#### Exercise prompt
Could you write out the records below exactly as they appear, leaving out any pictures?

#### Records shown

+ + +

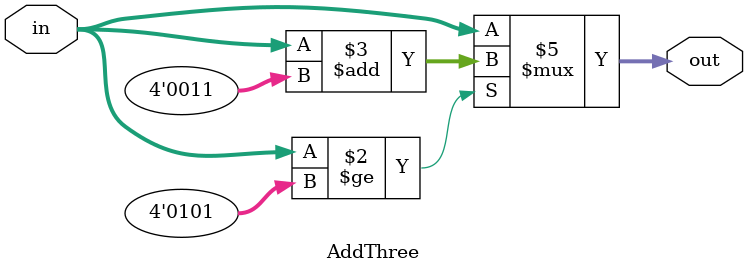
<source format=v>
`timescale 1ns / 100ps

module AddThree (
    input wire [3:0] in,
    output reg [3:0] out
    );
    
    always @(*) begin
        if (in >= 4'h5)
            out = in + 4'h3;    
        else
            out = in;
    end
    
endmodule

</source>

+ + +

#### Response for this exercise
<source format=v>
`timescale 1ns / 100ps

module AddThree (
    input wire [3:0] in,
    output reg [3:0] out
    );
    
    always @(*) begin
        if (in >= 4'h5)
            out = in + 4'h3;    
        else
            out = in;
    end
    
endmodule

</source>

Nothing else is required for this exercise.